Beginning with the line that mentions "[69,433,77,444] 3 -> [574,200,582,210] 6", reproduce every line through the last line of the entries, exactly, and only those.

Change listing data
= = = =

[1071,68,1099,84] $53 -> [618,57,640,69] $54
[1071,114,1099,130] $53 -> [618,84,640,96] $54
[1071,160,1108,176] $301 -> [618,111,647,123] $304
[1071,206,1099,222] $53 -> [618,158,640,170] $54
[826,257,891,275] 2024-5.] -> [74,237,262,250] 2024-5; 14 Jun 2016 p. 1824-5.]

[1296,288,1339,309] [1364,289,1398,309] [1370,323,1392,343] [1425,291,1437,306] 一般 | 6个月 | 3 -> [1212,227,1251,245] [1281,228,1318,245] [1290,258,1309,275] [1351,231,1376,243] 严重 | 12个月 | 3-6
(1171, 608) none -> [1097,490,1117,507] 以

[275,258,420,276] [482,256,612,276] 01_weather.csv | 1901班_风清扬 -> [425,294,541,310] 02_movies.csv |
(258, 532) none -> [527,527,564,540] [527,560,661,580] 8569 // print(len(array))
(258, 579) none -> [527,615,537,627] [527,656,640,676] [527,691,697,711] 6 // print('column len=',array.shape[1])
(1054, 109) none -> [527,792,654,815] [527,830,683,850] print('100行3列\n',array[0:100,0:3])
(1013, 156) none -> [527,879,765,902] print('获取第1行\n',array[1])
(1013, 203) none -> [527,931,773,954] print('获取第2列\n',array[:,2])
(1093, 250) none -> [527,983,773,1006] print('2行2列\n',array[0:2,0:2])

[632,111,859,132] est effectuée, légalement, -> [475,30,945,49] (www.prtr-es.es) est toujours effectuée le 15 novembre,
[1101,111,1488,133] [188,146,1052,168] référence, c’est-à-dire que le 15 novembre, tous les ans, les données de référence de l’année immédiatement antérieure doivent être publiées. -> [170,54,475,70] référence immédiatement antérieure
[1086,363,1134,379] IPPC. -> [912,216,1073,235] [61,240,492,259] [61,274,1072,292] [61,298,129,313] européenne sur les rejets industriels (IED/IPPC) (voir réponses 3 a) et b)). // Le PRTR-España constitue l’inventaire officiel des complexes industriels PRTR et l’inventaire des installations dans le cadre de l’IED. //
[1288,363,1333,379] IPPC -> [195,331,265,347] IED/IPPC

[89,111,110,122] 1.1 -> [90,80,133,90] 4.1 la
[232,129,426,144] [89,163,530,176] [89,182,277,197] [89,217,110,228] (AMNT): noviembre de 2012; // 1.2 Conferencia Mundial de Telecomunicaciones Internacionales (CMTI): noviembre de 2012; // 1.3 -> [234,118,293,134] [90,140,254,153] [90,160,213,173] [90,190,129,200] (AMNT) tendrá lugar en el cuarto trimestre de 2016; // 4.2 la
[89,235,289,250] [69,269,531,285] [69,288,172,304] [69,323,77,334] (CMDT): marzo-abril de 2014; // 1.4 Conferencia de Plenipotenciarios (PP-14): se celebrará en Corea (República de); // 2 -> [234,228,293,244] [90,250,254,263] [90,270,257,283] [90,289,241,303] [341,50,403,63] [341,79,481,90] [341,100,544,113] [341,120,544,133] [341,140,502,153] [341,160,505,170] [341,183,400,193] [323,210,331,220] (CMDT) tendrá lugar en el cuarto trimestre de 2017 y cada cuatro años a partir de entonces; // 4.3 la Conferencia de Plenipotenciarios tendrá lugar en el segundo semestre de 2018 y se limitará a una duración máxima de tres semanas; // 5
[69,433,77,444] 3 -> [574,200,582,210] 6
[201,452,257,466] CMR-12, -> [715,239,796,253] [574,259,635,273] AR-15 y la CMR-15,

= = = =

**Result for this task**
[69,433,77,444] 3 -> [574,200,582,210] 6
[201,452,257,466] CMR-12, -> [715,239,796,253] [574,259,635,273] AR-15 y la CMR-15,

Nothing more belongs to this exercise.